=== Conjunto de tareas ===
1. Según el fragmento seleccionado, ¿en qué año llegaron de Birmania las dos figuras de Buda del Templo del Buda de Jade?
2. Enumera todos los tipos de objetos de las colecciones del Museo de Shanghái que menciona el fragmento seleccionado.
3. Transcribe sin cambios la parte del fragmento seleccionado que comienza con las palabras "Dentro del barrio, Tianzifang" y termina con "con poder adquisitivo.".

=== Fragmento seleccionado ===

______

Dentro del barrio, Tianzifang (Tián Zǐfāng) es un entramado de callejones en antiguos talleres y casas shikumen reconvertidos en tiendas de diseño, estudios de artistas y restaurantes de cocina del mundo. Es el rincón más bohemio y menos turístico de Shanghái. Al otro extremo del espectro está Xintiandi, también en la Concesión Francesa: casas shikumen rehabilitadas con mucho más glamour y precios acordes, con restaurantes, bares y tiendas de nivel que son los favoritos de los expatriados y visitantes con poder adquisitivo.
El Templo del Buda de Jade
El Templo del Buda de Jade (Yùfó Sì) es el templo budista más visitado de Shanghái y uno de los pocos activos de la ciudad, con monjes residentes y servicios religiosos diarios. Su atractivo principal son dos figuras de Buda talladas en jade blanco birmano traídas de Birmania en 1882: el Buda Sedente (1,9 metros de alto, incrustado de joyas) y el Buda Reclinado. El ambiente del templo, con el humo del incienso y los sonidos de los mantras, contrasta poderosamente con el bullicio de la ciudad. La entrada cuesta 50 CNY.
Museos de Shanghái que merecen una visita
El Museo de Shanghái (Shanghai Museum) es uno de los mejores museos de arte antiguo chino del mundo, con colecciones excepcionales de bronces, cerámica, jade, pintura y caligrafía que abarcan desde el Neolítico hasta el siglo XX. Está ubicado en la Plaza del Pueblo (Renmin Guangchang) y la entrada es gratuita; hay que reservar online el día antes. El nuevo campus del museo en el distrito de Pudong, inaugurado en 2024, amplía aún más la oferta con exposiciones de arte contemporáneo.

______

=== Datos de origen ===
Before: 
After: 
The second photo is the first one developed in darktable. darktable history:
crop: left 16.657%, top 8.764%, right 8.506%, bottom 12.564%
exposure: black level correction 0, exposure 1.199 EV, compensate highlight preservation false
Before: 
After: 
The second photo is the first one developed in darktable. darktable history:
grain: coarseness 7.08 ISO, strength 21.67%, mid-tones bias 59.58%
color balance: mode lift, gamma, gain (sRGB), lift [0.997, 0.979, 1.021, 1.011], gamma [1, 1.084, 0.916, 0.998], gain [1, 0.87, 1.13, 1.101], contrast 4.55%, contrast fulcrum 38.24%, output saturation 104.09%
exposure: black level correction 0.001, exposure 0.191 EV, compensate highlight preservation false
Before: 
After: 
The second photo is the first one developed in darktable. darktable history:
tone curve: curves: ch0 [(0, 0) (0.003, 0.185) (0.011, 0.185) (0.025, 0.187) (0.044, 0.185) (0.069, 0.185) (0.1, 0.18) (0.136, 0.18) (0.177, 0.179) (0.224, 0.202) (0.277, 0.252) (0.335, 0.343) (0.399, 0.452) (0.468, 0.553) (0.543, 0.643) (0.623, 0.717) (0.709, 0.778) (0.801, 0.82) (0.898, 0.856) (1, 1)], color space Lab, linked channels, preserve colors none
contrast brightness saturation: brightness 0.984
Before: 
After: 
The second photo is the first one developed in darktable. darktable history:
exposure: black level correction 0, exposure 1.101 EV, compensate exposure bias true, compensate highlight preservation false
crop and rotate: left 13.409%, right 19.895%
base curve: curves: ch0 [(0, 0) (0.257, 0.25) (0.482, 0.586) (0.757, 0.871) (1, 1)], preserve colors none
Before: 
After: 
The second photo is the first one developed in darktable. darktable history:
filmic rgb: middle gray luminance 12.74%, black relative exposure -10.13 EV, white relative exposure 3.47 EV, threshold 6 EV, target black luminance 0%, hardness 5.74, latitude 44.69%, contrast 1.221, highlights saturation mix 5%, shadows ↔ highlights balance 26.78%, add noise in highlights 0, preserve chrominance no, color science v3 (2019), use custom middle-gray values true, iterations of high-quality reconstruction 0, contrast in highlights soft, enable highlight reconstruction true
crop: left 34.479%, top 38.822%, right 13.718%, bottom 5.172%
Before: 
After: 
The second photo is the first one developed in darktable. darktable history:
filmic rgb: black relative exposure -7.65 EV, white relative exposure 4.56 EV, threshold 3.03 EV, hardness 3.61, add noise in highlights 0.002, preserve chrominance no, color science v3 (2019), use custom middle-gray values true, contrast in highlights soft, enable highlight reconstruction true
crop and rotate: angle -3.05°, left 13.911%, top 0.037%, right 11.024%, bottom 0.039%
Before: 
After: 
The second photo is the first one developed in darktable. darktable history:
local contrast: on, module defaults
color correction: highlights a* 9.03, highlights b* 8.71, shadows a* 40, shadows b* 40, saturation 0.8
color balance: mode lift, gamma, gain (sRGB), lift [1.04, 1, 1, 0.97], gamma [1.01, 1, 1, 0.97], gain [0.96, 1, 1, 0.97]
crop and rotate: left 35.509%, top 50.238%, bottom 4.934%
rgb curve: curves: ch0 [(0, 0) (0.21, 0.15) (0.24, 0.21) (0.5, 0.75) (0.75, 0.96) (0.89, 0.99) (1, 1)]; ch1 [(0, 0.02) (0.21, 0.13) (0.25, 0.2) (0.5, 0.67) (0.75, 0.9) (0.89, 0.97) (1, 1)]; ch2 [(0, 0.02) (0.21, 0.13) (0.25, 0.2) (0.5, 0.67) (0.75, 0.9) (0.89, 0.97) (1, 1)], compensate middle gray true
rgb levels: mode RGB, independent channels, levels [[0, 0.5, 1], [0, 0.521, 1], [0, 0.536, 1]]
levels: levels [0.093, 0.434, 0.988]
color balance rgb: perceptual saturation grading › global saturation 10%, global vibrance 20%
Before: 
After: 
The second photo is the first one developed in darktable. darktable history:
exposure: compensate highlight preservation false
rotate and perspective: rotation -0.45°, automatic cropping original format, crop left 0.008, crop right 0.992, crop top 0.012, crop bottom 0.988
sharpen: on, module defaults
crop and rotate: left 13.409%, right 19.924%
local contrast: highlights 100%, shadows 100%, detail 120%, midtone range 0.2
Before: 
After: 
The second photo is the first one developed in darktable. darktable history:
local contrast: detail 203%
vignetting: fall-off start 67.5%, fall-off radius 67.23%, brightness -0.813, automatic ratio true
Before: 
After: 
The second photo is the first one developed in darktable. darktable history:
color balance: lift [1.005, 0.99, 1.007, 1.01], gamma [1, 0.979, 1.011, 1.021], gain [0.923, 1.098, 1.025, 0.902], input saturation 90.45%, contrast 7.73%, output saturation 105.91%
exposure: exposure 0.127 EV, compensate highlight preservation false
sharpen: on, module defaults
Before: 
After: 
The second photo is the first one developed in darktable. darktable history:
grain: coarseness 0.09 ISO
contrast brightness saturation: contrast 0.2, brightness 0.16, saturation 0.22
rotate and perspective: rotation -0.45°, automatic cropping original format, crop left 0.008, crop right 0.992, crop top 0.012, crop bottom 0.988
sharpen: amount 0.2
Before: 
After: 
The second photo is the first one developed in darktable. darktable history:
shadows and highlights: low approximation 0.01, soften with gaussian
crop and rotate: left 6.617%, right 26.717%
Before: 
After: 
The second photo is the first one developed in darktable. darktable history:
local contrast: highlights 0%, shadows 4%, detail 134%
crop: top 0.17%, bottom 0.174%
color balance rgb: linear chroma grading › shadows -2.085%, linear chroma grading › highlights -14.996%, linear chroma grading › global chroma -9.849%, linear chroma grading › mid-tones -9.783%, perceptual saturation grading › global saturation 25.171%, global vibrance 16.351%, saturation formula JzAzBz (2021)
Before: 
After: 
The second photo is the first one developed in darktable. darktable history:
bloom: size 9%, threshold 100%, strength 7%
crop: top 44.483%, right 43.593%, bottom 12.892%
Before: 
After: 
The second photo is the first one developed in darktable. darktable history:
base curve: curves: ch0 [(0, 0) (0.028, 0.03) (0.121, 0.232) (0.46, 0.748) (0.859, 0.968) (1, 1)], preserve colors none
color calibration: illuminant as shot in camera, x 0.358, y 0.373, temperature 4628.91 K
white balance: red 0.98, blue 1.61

______

=== Respuestas ===
1. En 1882.

2. Bronces, cerámica, jade, pintura y caligrafía.

3.
Dentro del barrio, Tianzifang (Tián Zǐfāng) es un entramado de callejones en antiguos talleres y casas shikumen reconvertidos en tiendas de diseño, estudios de artistas y restaurantes de cocina del mundo. Es el rincón más bohemio y menos turístico de Shanghái. Al otro extremo del espectro está Xintiandi, también en la Concesión Francesa: casas shikumen rehabilitadas con mucho más glamour y precios acordes, con restaurantes, bares y tiendas de nivel que son los favoritos de los expatriados y visitantes con poder adquisitivo.